With this, I can reproduce it, but not consistently:

(
Tdef(\count3, {
	3.do { |i|
		i.asInteger.debug("count3");
		0.125.wait;
	};
});

Tdef(\loop, {
	loop {
		Tdef(\count3).fork;
		"abcde".scramble.debug("loop");
		1.0.wait;
	}
});
)

Tdef(\loop).play;

Tdef(\count3).source = Tdef(\count3).source;

// sometimes:
loop: decba
count3: 0
count3: 0
count3: 1
count3: 1
count3: 2
count3: 2

Tdef(\loop).stop;

We may need @julian to figure out what’s wrong here. A single fork in the main loop should not double like this.

hjh

When you replace the definition while it is still playing, it will replace it everywhere. So in this case, e.g. when the forked task is at count 2, it will start at zero, which will then take longer, and a new one will also start in parallel.
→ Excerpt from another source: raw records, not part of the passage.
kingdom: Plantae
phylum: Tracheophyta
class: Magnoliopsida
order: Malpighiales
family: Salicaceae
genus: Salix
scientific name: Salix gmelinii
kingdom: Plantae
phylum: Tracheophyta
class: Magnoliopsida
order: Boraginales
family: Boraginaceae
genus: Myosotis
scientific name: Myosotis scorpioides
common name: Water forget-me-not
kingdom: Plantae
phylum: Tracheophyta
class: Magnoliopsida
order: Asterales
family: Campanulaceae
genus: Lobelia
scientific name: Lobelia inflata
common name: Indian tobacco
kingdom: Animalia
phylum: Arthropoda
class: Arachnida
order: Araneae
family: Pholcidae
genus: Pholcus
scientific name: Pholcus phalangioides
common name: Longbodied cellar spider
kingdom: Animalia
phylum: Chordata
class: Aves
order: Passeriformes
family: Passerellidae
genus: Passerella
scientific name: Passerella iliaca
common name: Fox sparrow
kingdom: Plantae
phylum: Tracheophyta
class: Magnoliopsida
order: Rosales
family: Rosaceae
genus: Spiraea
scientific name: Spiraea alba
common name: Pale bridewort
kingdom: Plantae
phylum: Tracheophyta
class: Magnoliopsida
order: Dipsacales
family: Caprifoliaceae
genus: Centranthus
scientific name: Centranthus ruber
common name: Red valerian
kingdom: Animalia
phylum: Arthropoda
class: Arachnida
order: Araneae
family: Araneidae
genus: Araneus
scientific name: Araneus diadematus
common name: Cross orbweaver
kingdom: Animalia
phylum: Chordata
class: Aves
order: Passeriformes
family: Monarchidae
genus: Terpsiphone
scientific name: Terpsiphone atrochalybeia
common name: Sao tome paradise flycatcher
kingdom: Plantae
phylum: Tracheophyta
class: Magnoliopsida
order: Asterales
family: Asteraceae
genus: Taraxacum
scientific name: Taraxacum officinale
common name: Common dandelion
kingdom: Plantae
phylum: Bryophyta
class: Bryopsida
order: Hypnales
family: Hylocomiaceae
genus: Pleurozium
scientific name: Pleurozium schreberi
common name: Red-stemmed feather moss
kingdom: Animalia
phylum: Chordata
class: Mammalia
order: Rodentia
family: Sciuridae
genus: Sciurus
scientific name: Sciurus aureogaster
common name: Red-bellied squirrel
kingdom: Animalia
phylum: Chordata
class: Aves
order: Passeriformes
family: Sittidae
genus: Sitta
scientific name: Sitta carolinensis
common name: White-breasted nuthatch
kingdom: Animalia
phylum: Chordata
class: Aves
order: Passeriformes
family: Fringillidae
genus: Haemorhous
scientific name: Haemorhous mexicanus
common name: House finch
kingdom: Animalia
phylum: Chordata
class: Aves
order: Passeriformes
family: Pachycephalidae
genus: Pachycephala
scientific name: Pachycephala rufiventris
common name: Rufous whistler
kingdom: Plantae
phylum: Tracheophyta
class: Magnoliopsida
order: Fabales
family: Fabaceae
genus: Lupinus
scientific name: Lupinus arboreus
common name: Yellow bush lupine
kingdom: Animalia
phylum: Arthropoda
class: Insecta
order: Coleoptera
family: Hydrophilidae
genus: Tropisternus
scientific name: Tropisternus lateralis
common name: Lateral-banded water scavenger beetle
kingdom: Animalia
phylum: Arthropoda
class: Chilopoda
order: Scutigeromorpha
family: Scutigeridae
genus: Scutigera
You can see that it doesn’t happen as easily when you make the wait time longer:


(
Tdef(\count3, {
	3.do { |i|
		i.asInteger.debug("count3");
		0.125.wait;
	};
});

Tdef(\loop, {
	loop {
		Tdef(\count3).fork;
		"abcde".scramble.debug("loop");
		3.wait;
	}
});
)

Tdef(\count3).quant = nil;
Tdef(\loop).play;

Tdef(\count3).source = Tdef(\count3).source;

If you want to just fork the source, you can write Tdef(\count3).source.fork:


(
Tdef(\count3, {
	3.do { |i|
		i.asInteger.debug("count3");
		0.125.wait;
	};
});

Tdef(\loop, {
	loop {
		Tdef(\count3).source.fork;
		"abcde".scramble.debug("loop");
		1.wait;
	}
});
)

Tdef(\loop).play;

Tdef(\count3).source = Tdef(\count3).source;

Thanks! This definitely seems to improve things (using Tdef(\count3).source.fork instead of Tdef(\count3).fork in Tdef(\loop), and then redefining Tdef(\count3)). However, I still do hear “doubling” of the notes of Tdef(\count3) when I redefine the outer Tdef(\loop) as it’s playing. Maybe this is inevitable…

Maybe you want to make sure that the redefinition takes place only at certain moments, e.g. long enough after the Tdef(\count3) stream has ended, you could adjust the quant of Tdef(\loop).

In fact, instead of writing Tdef(\count3).source.fork it would also work to set its quant high enough.

Also note that there is a condition in each proxy, which lets you specify under what condition the source is swapped, e.g. Tdef(\count3).condition = { |val,i| i >= 3 }.

I haven’t checked those, you may need to fine tune.